Rather than focus on publicity, people should hang out in the communities
where their target audience is. If you're building a travel site, that means
Lonely Planet forums. PR is just smoke and mirrors. What really matters is
reaching the people who will really use your site.

------
gjulianm
I think this means HN readers are way more 'engaged' than TC's. HN readers are
more interested in the topics being treated here, and click-through rate is
probably higher. It's also important the fact that in HN you only have a link
to the site, not an article explaining what the site is.

Oh, and I also agree with gojomo: would be very interesting to have followup
data, most signups, most active signups...

------
dotBen
This assumes that the kind of traffic you want to your startup is from
industry peers - ie people who read industry websites.

I'd offer you'd be much better off using your resources to gain customer-
traffic rather than industry-traffic. Spend the same PR resource getting into
the publications and websites run by the people who will actually give you
money or engagement.

------
gojomo
Interesting followup data would be:

Moreso than traffic, which resulted in the most signups (absolute or as a
percentage of visits)?

Which cohort of signups had the most still-active users weeks/months later?

The service would seem to be of more interest to dedicated travelers than the
kind of tech/startup junkies who visit HN/TC/TNW. Have you had any
traffic/signup surges from coverage in travel-focused forums to compare?

------
danso
Let's be careful not to trade one publicity superficiality for another: it's
not only number of page views that counts, but the prestige of the referrer.

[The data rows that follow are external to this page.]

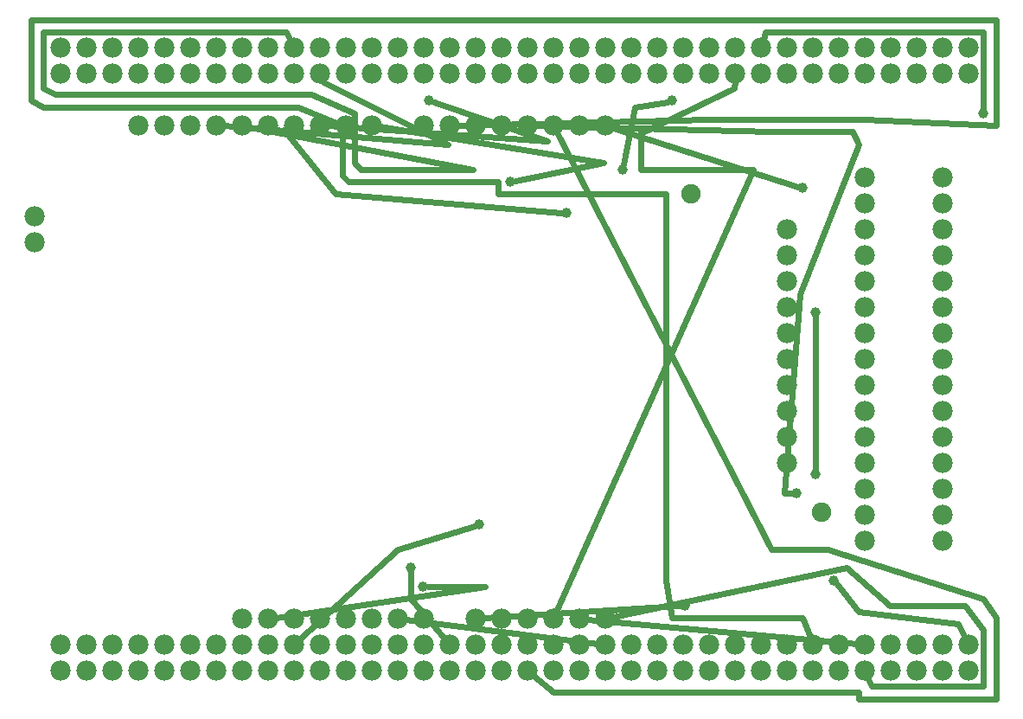
<source format=gtl>
G04 MADE WITH FRITZING*
G04 WWW.FRITZING.ORG*
G04 DOUBLE SIDED*
G04 HOLES PLATED*
G04 CONTOUR ON CENTER OF CONTOUR VECTOR*
%ASAXBY*%
%FSLAX23Y23*%
%MOIN*%
%OFA0B0*%
%SFA1.0B1.0*%
%ADD10C,0.078000*%
%ADD11C,0.039370*%
%ADD12C,0.075000*%
%ADD13C,0.024000*%
%LNCOPPER1*%
G90*
G70*
G54D10*
X174Y2433D03*
X274Y2433D03*
X374Y2433D03*
X474Y2433D03*
X574Y2433D03*
X674Y2433D03*
X774Y2433D03*
X874Y2433D03*
X974Y2433D03*
X1074Y2433D03*
X1174Y2433D03*
X1274Y2433D03*
X1374Y2433D03*
X1474Y2433D03*
X1574Y2433D03*
X1674Y2433D03*
X1774Y2433D03*
X1874Y2433D03*
X1974Y2433D03*
X2074Y2433D03*
X2174Y2433D03*
X2274Y2433D03*
X2374Y2433D03*
X2474Y2433D03*
X2574Y2433D03*
X2674Y2433D03*
X2774Y2433D03*
X2874Y2433D03*
X2974Y2433D03*
X3074Y2433D03*
X3174Y2433D03*
X3274Y2433D03*
X3374Y2433D03*
X3474Y2433D03*
X3574Y2433D03*
X3674Y2433D03*
X174Y2533D03*
X274Y2533D03*
X374Y2533D03*
X474Y2533D03*
X574Y2533D03*
X674Y2533D03*
X774Y2533D03*
X874Y2533D03*
X974Y2533D03*
X1074Y2533D03*
X1174Y2533D03*
X1274Y2533D03*
X1374Y2533D03*
X1474Y2533D03*
X1574Y2533D03*
X1674Y2533D03*
X1774Y2533D03*
X1874Y2533D03*
X1974Y2533D03*
X2074Y2533D03*
X2174Y2533D03*
X2274Y2533D03*
X2374Y2533D03*
X2474Y2533D03*
X2574Y2533D03*
X2674Y2533D03*
X2774Y2533D03*
X2874Y2533D03*
X2974Y2533D03*
X3074Y2533D03*
X3174Y2533D03*
X3274Y2533D03*
X3374Y2533D03*
X3474Y2533D03*
X3574Y2533D03*
X3674Y2533D03*
X174Y233D03*
X274Y233D03*
X374Y233D03*
X474Y233D03*
X574Y233D03*
X674Y233D03*
X774Y233D03*
X874Y233D03*
X974Y233D03*
X1074Y233D03*
X1174Y233D03*
X1274Y233D03*
X1374Y233D03*
X1474Y233D03*
X1574Y233D03*
X1674Y233D03*
X1774Y233D03*
X1874Y233D03*
X1974Y233D03*
X2074Y233D03*
X2174Y233D03*
X2274Y233D03*
X2374Y233D03*
X2474Y233D03*
X2574Y233D03*
X2674Y233D03*
X2774Y233D03*
X2874Y233D03*
X2974Y233D03*
X3074Y233D03*
X3174Y233D03*
X3274Y233D03*
X3374Y233D03*
X3474Y233D03*
X3574Y233D03*
X3674Y233D03*
X174Y133D03*
X274Y133D03*
X374Y133D03*
X474Y133D03*
X574Y133D03*
X674Y133D03*
X774Y133D03*
X874Y133D03*
X974Y133D03*
X1074Y133D03*
X1174Y133D03*
X1274Y133D03*
X1374Y133D03*
X1474Y133D03*
X1574Y133D03*
X1674Y133D03*
X1774Y133D03*
X1874Y133D03*
X1974Y133D03*
X2074Y133D03*
X2174Y133D03*
X2274Y133D03*
X2374Y133D03*
X2474Y133D03*
X2574Y133D03*
X2674Y133D03*
X2774Y133D03*
X2874Y133D03*
X2974Y133D03*
X3074Y133D03*
X3174Y133D03*
X3274Y133D03*
X3374Y133D03*
X3474Y133D03*
X3574Y133D03*
X3674Y133D03*
X2274Y333D03*
X2174Y333D03*
X2074Y333D03*
X1974Y333D03*
X1874Y333D03*
X1774Y333D03*
X1574Y333D03*
X1474Y333D03*
X1374Y333D03*
X1274Y333D03*
X1174Y333D03*
X1074Y333D03*
X974Y333D03*
X874Y333D03*
X2274Y2233D03*
X2174Y2233D03*
X2074Y2233D03*
X1974Y2233D03*
X1874Y2233D03*
X1774Y2233D03*
X1674Y2233D03*
X1574Y2233D03*
X1374Y2233D03*
X1274Y2233D03*
X1174Y2233D03*
X1074Y2233D03*
X974Y2233D03*
X874Y2233D03*
X774Y2233D03*
X674Y2233D03*
X574Y2233D03*
X474Y2233D03*
X1374Y2233D03*
X1274Y2233D03*
X1174Y2233D03*
X1074Y2233D03*
X974Y2233D03*
X874Y2233D03*
X774Y2233D03*
X674Y2233D03*
X574Y2233D03*
X474Y2233D03*
G54D11*
X3156Y480D03*
X2340Y2064D03*
X2532Y2328D03*
X1572Y456D03*
X1596Y2328D03*
X2580Y384D03*
X3732Y2280D03*
X1908Y2016D03*
X1524Y528D03*
X3012Y816D03*
X1044Y2208D03*
X2124Y1896D03*
G54D12*
X3108Y744D03*
X2604Y1968D03*
G54D11*
X3084Y888D03*
X3084Y1512D03*
X3036Y1992D03*
X1788Y696D03*
G54D10*
X2974Y933D03*
X2974Y1033D03*
X2974Y1133D03*
X2974Y1233D03*
X2974Y1333D03*
X2974Y1433D03*
X2974Y1533D03*
X2974Y1633D03*
X2974Y1733D03*
X2974Y1833D03*
X2974Y933D03*
X2974Y1033D03*
X2974Y1133D03*
X2974Y1233D03*
X2974Y1333D03*
X2974Y1433D03*
X2974Y1533D03*
X2974Y1633D03*
X2974Y1733D03*
X2974Y1833D03*
X3274Y633D03*
X3274Y733D03*
X3274Y833D03*
X3274Y933D03*
X3274Y1033D03*
X3274Y1133D03*
X3274Y1233D03*
X3274Y1333D03*
X3274Y1433D03*
X3274Y1533D03*
X3274Y1633D03*
X3274Y1733D03*
X3274Y1833D03*
X3274Y1933D03*
X3274Y2033D03*
X3574Y633D03*
X3574Y733D03*
X3574Y833D03*
X3574Y933D03*
X3574Y1033D03*
X3574Y1133D03*
X3574Y1233D03*
X3574Y1333D03*
X3574Y1433D03*
X3574Y1533D03*
X3574Y1633D03*
X3574Y1733D03*
X3574Y1833D03*
X3574Y1933D03*
X3574Y2033D03*
X74Y1883D03*
X74Y1783D03*
G54D13*
X1504Y329D02*
X2244Y237D01*
D02*
X2204Y330D02*
X3244Y236D01*
D02*
X2086Y360D02*
X2844Y2064D01*
D02*
X2844Y2064D02*
X2412Y2064D01*
D02*
X2412Y2064D02*
X2412Y2208D01*
D02*
X2412Y2208D02*
X2424Y2208D01*
D02*
X2424Y2208D02*
X2772Y2376D01*
D02*
X2772Y2376D02*
X2773Y2403D01*
D02*
X3168Y465D02*
X3252Y360D01*
X3252Y360D02*
X3636Y312D01*
X3636Y312D02*
X3661Y260D01*
D02*
X2303Y339D02*
X3204Y528D01*
X3204Y528D02*
X3372Y384D01*
X3372Y384D02*
X3660Y384D01*
X3660Y384D02*
X3732Y288D01*
X3732Y288D02*
X3732Y72D01*
X3732Y72D02*
X3300Y72D01*
X3300Y72D02*
X3286Y105D01*
D02*
X2344Y2082D02*
X2388Y2304D01*
D02*
X2388Y2304D02*
X2513Y2324D01*
D02*
X804Y2231D02*
X1668Y2160D01*
D02*
X1668Y2160D02*
X1188Y2400D01*
D02*
X1188Y2400D02*
X1186Y2405D01*
D02*
X1004Y337D02*
X1812Y456D01*
X1812Y456D02*
X1591Y456D01*
D02*
X1614Y2321D02*
X2052Y2172D01*
D02*
X2052Y2172D02*
X1204Y2231D01*
D02*
X1804Y335D02*
X2561Y382D01*
D02*
X3732Y2299D02*
X3732Y2592D01*
D02*
X3732Y2592D02*
X2892Y2592D01*
X2892Y2592D02*
X2883Y2562D01*
D02*
X1060Y2560D02*
X1044Y2592D01*
D02*
X1044Y2592D02*
X108Y2592D01*
X108Y2592D02*
X108Y2376D01*
X108Y2376D02*
X156Y2352D01*
X156Y2352D02*
X1140Y2352D01*
X1140Y2352D02*
X1308Y2280D01*
D02*
X1308Y2280D02*
X1308Y2088D01*
D02*
X1308Y2088D02*
X1332Y2064D01*
D02*
X1332Y2064D02*
X1764Y2064D01*
D02*
X1764Y2064D02*
X903Y2227D01*
D02*
X1927Y2019D02*
X2268Y2088D01*
D02*
X2268Y2088D02*
X1404Y2228D01*
D02*
X1997Y114D02*
X2076Y48D01*
X2076Y48D02*
X3252Y48D01*
X3252Y48D02*
X3252Y24D01*
X3252Y24D02*
X3780Y24D01*
X3780Y24D02*
X3780Y336D01*
X3780Y336D02*
X3732Y408D01*
X3732Y408D02*
X3132Y600D01*
X3132Y600D02*
X2916Y600D01*
X2916Y600D02*
X2088Y2206D01*
D02*
X1654Y256D02*
X1524Y408D01*
X1524Y408D02*
X1524Y509D01*
D02*
X2993Y816D02*
X2964Y816D01*
X2964Y816D02*
X3024Y1584D01*
X3024Y1584D02*
X3252Y2160D01*
D02*
X3252Y2160D02*
X3228Y2208D01*
D02*
X3228Y2208D02*
X2916Y2208D01*
D02*
X2916Y2208D02*
X2004Y2232D01*
D02*
X1704Y2234D02*
X2676Y2256D01*
D02*
X2676Y2256D02*
X3276Y2256D01*
D02*
X3276Y2256D02*
X3780Y2232D01*
D02*
X3780Y2232D02*
X3780Y2640D01*
D02*
X3780Y2640D02*
X60Y2640D01*
X60Y2640D02*
X60Y2328D01*
D02*
X60Y2328D02*
X108Y2304D01*
D02*
X108Y2304D02*
X1092Y2304D01*
D02*
X1092Y2304D02*
X1260Y2232D01*
D02*
X1260Y2232D02*
X1260Y2040D01*
D02*
X1260Y2040D02*
X1284Y2016D01*
D02*
X1284Y2016D02*
X1860Y2016D01*
D02*
X1860Y2016D02*
X1860Y1968D01*
D02*
X1860Y1968D02*
X2508Y1968D01*
D02*
X2508Y1968D02*
X2508Y480D01*
X2508Y480D02*
X2532Y336D01*
X2532Y336D02*
X3036Y336D01*
X3036Y336D02*
X3063Y261D01*
D02*
X1056Y2193D02*
X1236Y1968D01*
D02*
X1236Y1968D02*
X2105Y1897D01*
D02*
X3084Y907D02*
X3084Y1493D01*
D02*
X3018Y1997D02*
X2303Y2224D01*
D02*
X1770Y690D02*
X1476Y600D01*
X1476Y600D02*
X1096Y253D01*
G04 End of Copper1*
M02*
</source>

For example, I once received 150,000 views through a Reddit/pics submission on
my Flickr account. If the New York Times featured my photo on the front of its
Travel subsite, I would bet my Flickr photo page would get a negligible number
of hits...it's as another HN commenter noted, HN provides more click-throughs
because HN only provides links, not articles.

I would also wager that the NYT Travel section gets fewer than 150,000 views a
day...but in terms of bragging rights, if I were to try to shop my portfolio
around as a professional photog, front page of the NYT Travel would mean a lot
more than front page of Reddit/pics.

If you were a VC investor, would you be more willing to evaluate a startup
that made it to the front of HN or was validated by a TN post?